Ou seja, o grande propulsor dessa corrida é a lucratividade e traz consigo ganhos secundários como respostas ao consumidor moderno. O caso do Reino Unido foi noticiado mundialmente prevendo o incentivo ao uso da fermentação bacteriana ou de precisão na produção de queijos para reduzir 1,2% da emissão de gases de efeito estufa (GEE) atribuída a produção de queijos nesse território. Importante notar que toda essa mobilização para reduzir 1% das emissões parecem muito mais uma ação em resposta a pressão de consumidores do que uma ação efetiva para mitigação de efeitos ambientais causados pela atividade. Um total de 1.249 participaram do estudo no Reino Unido com um 'experimento de escolha discreta', em que os participantes foram confrontados com diferentes tarefas de escolha exigindo que eles escolhessem entre seis opções: “muçarela” à base de nozes, muçarela premium, muçarela bola, “muçarela” livre de animais (derivada de fermentação de precisão), ou não comprar.

O preço foi uma característica fundamental do experimento. Outra pesquisa feita no Canadá determinou que o preço é o fator mais importante dessa decisão. Tratando-se de uma economia de país ainda pobre e com grandes desafios de distribuição de renda, o consumo desse leite parece, enquanto não houver escalabilidade, ser algo nichado a um público mais rico e com acesso e preferência por informações contra a produção animal e isso traria o consumo de leite sem peso na consciência, mesmo que lhe custasse mais. No mercado de massa, a alternativa do leite advindo de fermentação de precisão poderia ser uma possibilidade contanto que o custo de aquisição seja realmente muito competitivo. Se, conforme citado, para canadenses o preço é o fator mais decisivo, para brasileiros com certeza não será diferente. Na Inglaterra, um estudo demonstrou que havendo paridade de preços se prevê que o queijo sem origem animal conquistará um terço (33%) da participação no mercado de queijos.

E se a demanda do mercado crescer, as colaborações da indústria se fortalecerem e os avanços tecnológicos continuarem em ritmo acelerado, esses números estão a caminho de experimentar um salto surpreendente, considerando países ricos. Deve se tratar de um negócio muito mais B2B do que efetivamente para abastecer mercados, pelo menos a médio prazo. Assim, a pecuária tradicional vai continuar abastecendo o mercado de leite fluído, mas vai perder fatias importantes como fornecimento de proteína Whey para indústrias, já que este produto é o mais consolidade e de maior facilidade de produção até o momento. Nos Estado Unidos, a licença junto ao Food and Drug Administration (FDA) pela Perfect Day já foi aprovada desde 2020, a startup Future Cow também já teve sua licença aprovada. A expectativa da Future Cow é que os processos sejam finalizados em até doze meses, quando pretendem construir uma fábrica e assim escalar a produção.
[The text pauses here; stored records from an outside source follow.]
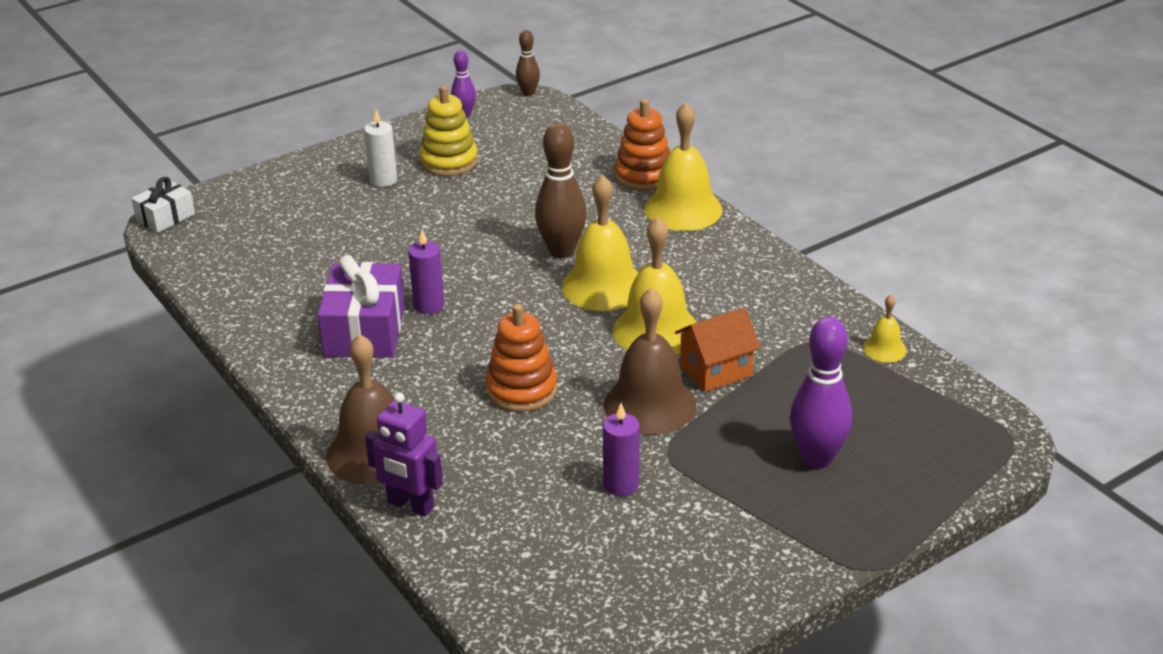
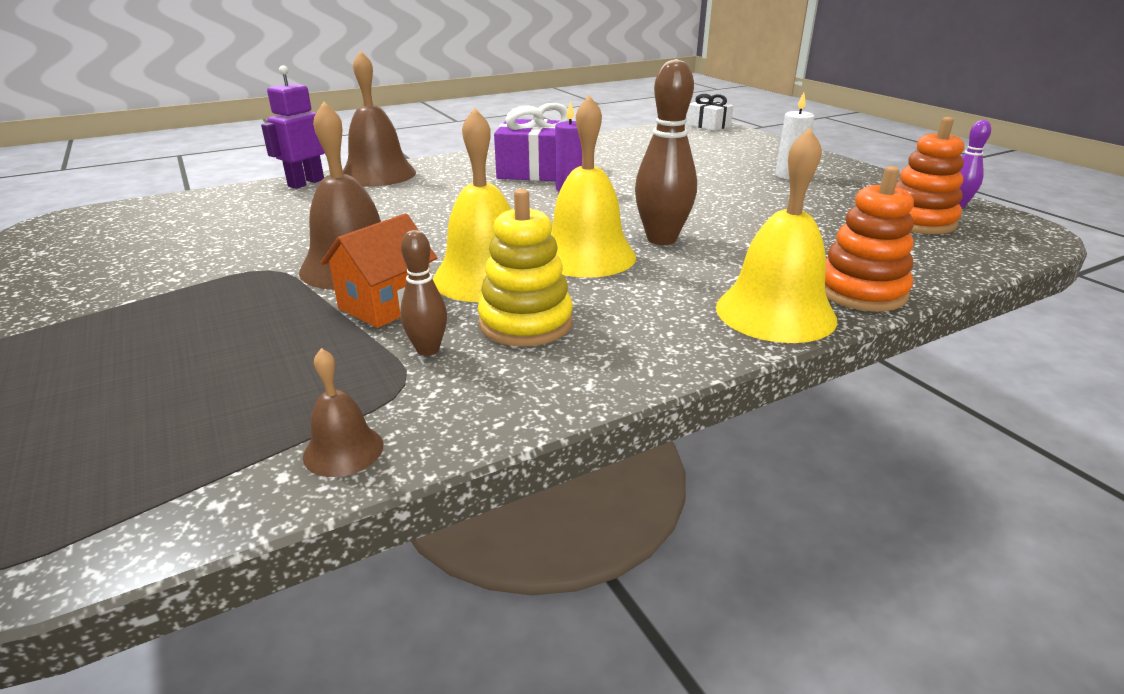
camera: 95 degrees right, 5 degrees down
yellow stacking toy [419,85,478,176] -> yellow stacking toy moved to [478,189,573,347]
orange stacking toy [485,304,557,412] -> orange stacking toy moved to [896,117,964,234]
brown bowling pin [516,30,540,96] -> brown bowling pin moved to [400,230,447,356]
purple candle [603,403,640,496] -> none
orange house [675,308,761,392] -> orange house turned 60 degrees clockwise [321,213,437,328]
purple bowling pin [790,317,852,469] -> none
yellow bell [863,295,906,362] -> brown bell [303,348,383,477]

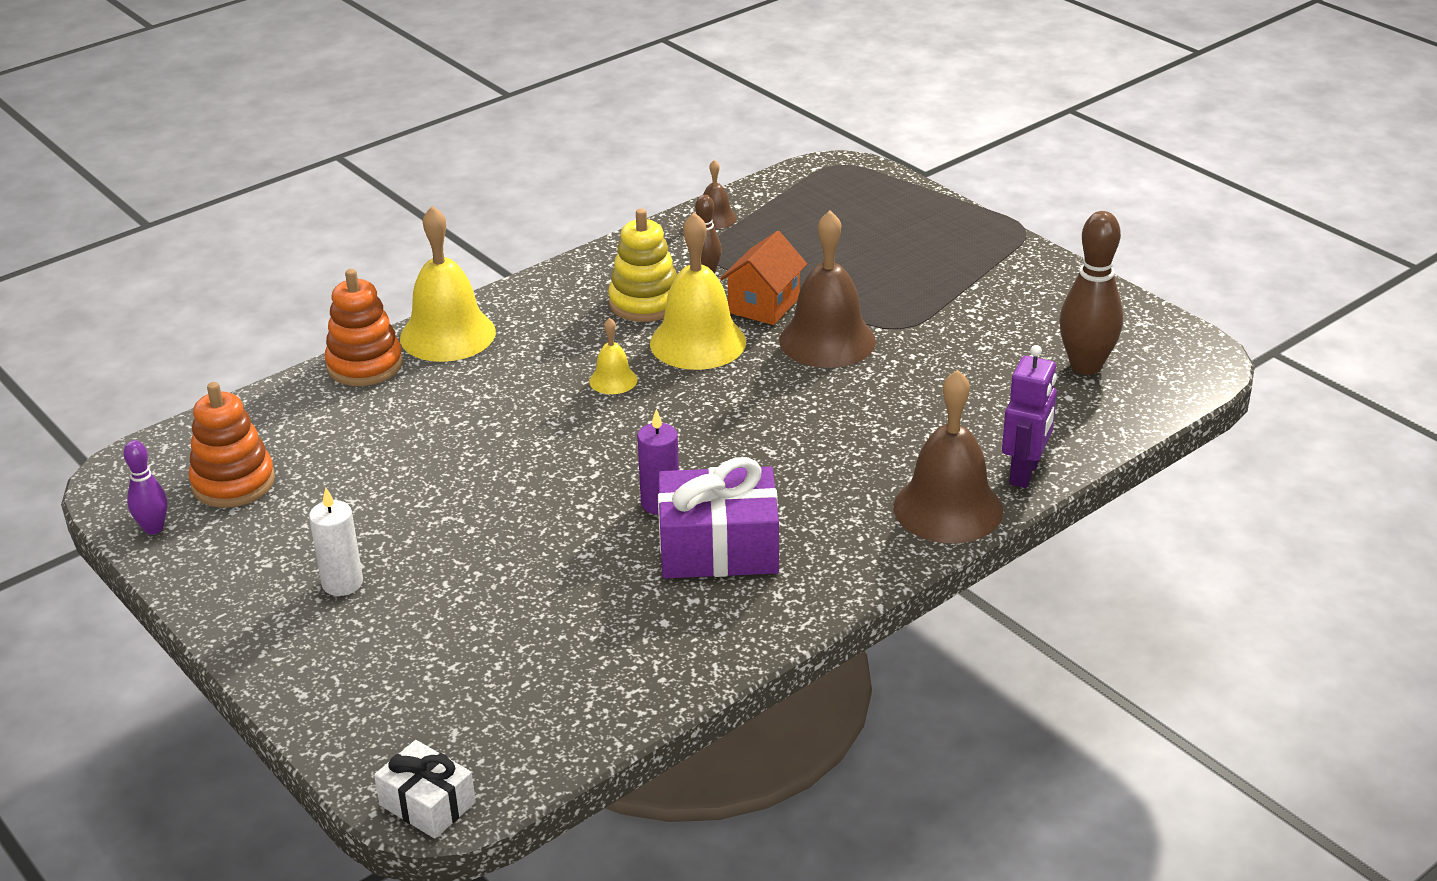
camera: 170 degrees right, 5 degrees up
yellow bell [550,95,636,278] -> yellow bell [589,318,638,394], size x0.49
brown bowling pin [635,59,697,245] -> brown bowling pin moved to [1059,211,1123,375]

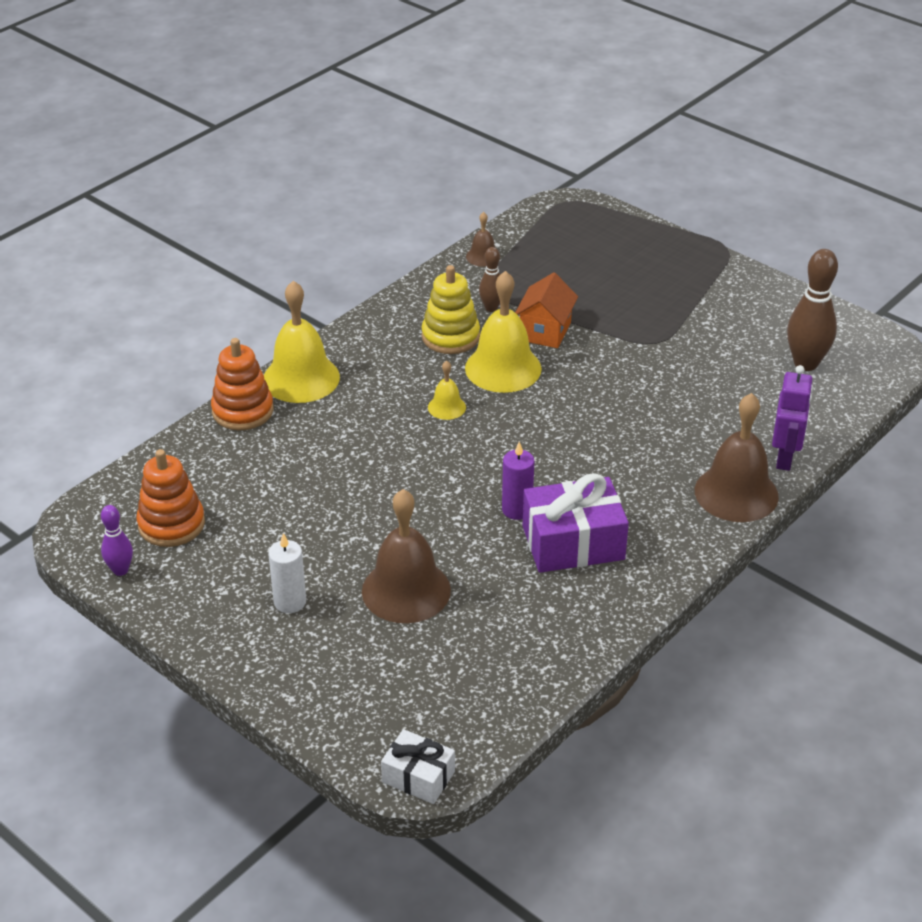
camera: 10 degrees left, 5 degrees up
brown bell [779,211,876,368] -> brown bell moved to [362,489,451,623]

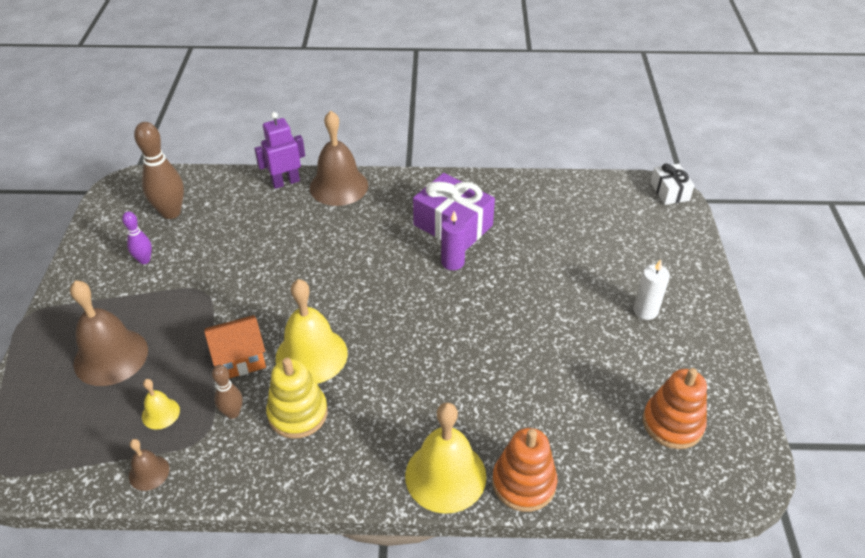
camera: 130 degrees left, 5 degrees up
purple bowling pin [101,505,133,576] -> purple bowling pin moved to [122,211,152,264]
brown bell [362,489,451,623] -> brown bell moved to [70,280,148,386]
yellow bell [428,361,466,420] -> yellow bell moved to [142,379,180,430]

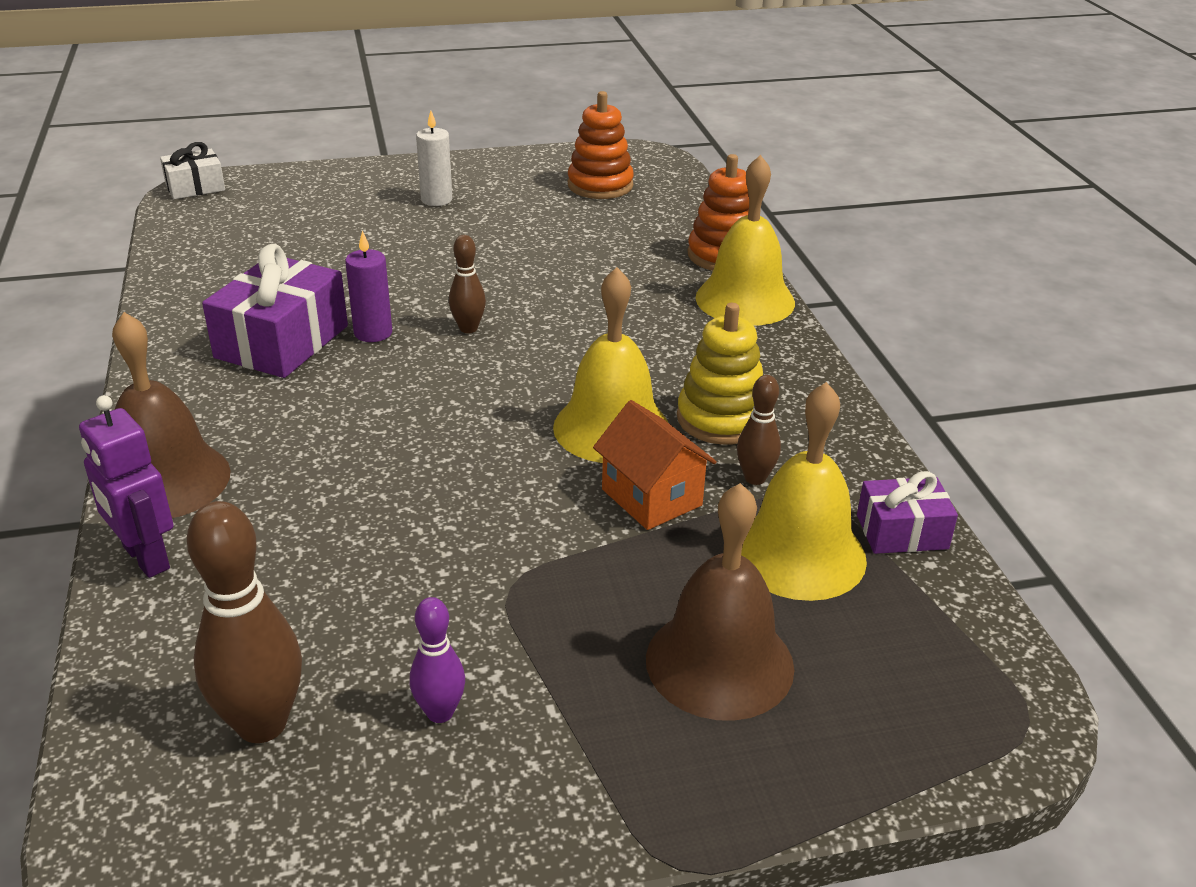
camera: 105 degrees left, 10 degrees down
brown bell [129,439,169,491] -> purple gift [857,471,958,554]
yellow bell [142,379,180,430] -> yellow bell [741,382,867,601], size x2.05
none -> brown bowling pin [449,235,486,333]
A ideia da startup é ser apenas um fornecedor para a indústria, e não uma empresa de marca. No Brasil, a Future Cow será o primeiro investimento da gestora, que tem cerca de US$ 100 milhões em ativos. Nos Estados Unidos, a Perfect Day é o ‘case’ mais emblemático. Fundada em 2019, a startup já levantou mais de US$ 750 milhões, e virou um unicórnio, justamente com a produção de leite usando a fermentação de precisão. O maior diferencial da Future Cow em relação a outras startups é que ela desenvolveu uma técnica que permite aos hospedeiros (a levedura ou fungo) serem alimentados com resíduos da agroindústria em vez da glicose, que é usada pelos concorrentes. Isso reduz muito o custo unitário de produção, que é um dos grandes gargalos dessa indústria. Nesse modelo, a redução foi de mais de 200%. Ao mercado cabe aguardar os novos desdobramentos dessas iniciativas e prever possíveis movimentos que possam mudar esse jogo ou criar novas oportunidades de negócios. Fonte: MilkPoint. Adaptado por Cogo Inteligência em Agronegócio.